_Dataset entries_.
*** Begin section ***
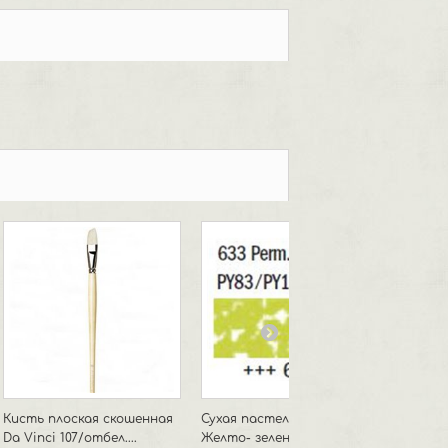
Кисть плоская скошенная
Сухая пастель "Рембрандт"
Сухая 
Da Vinci 107/отбел....
Желто- зеленая /5
Кармин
*** End section ***
Copy every entry above exactly as it stands, but leave the pictures out.

Кисть плоская скошенная
Сухая пастель "Рембрандт"
Сухая 
Da Vinci 107/отбел....
Желто- зеленая /5
Кармин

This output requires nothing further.